The Kings would now have a great 3 guard rotation of Tyreke/Beno/Igoudala, which presumably swallows nearly all 96 backcourt minutes. The rest can go to Fransisco Garcia, who will also split small forward duty with Casspi. Losing Greene hurts depth-wise, but down the road, would you rather have him or Igoudala? Right. I thought so.
Throw that backcourt with a frontcourt that includes a post scorer in Carl Landry, a post defender in Dalembert, a potential-laden big man in Thompson, and a rebounding specialist in Jon Brockman, and you have a nice rotation. Not a championship rotation by any means – and probably a squad that, in the West, will just barely fight for their playoff lives unless Tyreke makes a huge leap – but a squad full of potential.

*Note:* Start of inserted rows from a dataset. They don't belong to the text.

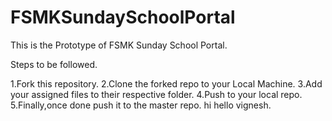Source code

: FSMKSundaySchoolPortal
=====================


This is the Prototype of FSMK Sunday School Portal.

Steps to be followed.

1.Fork this repository.
2.Clone the forked repo to your Local Machine.
3.Add your assigned files to their respective folder.
4.Push to your local repo.
5.Finally,once done push it to the master repo.
hi hello vignesh.




























































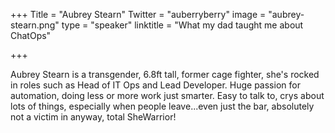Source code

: +++
Title = "Aubrey Stearn"
Twitter = "auberryberry"
image = "aubrey-stearn.png"
type = "speaker"
linktitle = "What my dad taught me about ChatOps"

+++

Aubrey Stearn is a transgender, 6.8ft tall, former cage fighter, she's rocked in roles such as Head of IT Ops and Lead Developer. Huge passion for automation, doing less or more work just smarter. Easy to talk to, crys about lots of things, especially when people leave...even just the bar, absolutely not a victim in anyway, total SheWarrior!  
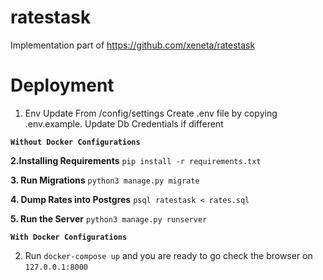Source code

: # ratestask

Implementation part of https://github.com/xeneta/ratestask




# Deployment 

1. Env Update From /config/settings
Create .env file by copying .env.example. Update Db Credentials if different 
   



**`Without Docker Configurations`**

**2.Installing Requirements**
`pip install -r requirements.txt`

**3. Run Migrations**
`python3 manage.py migrate`
   
**4. Dump Rates into Postgres**
`psql ratestask < rates.sql`
   
**5. Run the Server**
`python3 manage.py runserver`


**`With Docker Configurations`**

2. Run `docker-compose up` and you are ready to go
check the browser on `127.0.0.1:8000`
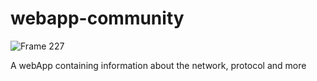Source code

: # webapp-community

![Frame 227](https://user-images.githubusercontent.com/26004658/133513974-4c90764b-1e71-49c5-ba00-9fbc7c2c73fc.png)

A webApp containing information about the network, protocol and more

Last, but not least, Sacramento is now poised for the future. Since Dalembert’s deal expires after next season, Sacramento are now on the board to be well under the cap for the summer of 2011. While this can still change – an extension for Landry could be in order, as well as one for Dalembert if he fits in, and nobody really knows what is going to happen with the NBA’s new collective bargaining agreement – the flexibility is a huge asset.
The Isiah Thomas
Trade the #5 pick and your 2012 first rounder for Hedo Turkoglu. Trade Casspi, Landry, Greene and Thompson for Gilbert Arenas. Watch fans cry weeply. Not recommended for those who aren’t into destroying their franchises and tarnishing their reputation beyond repair. Then again, Geoff, if you’re into that, who am I to deny you the oppurtunity. After all, you’re the one in charge, not me.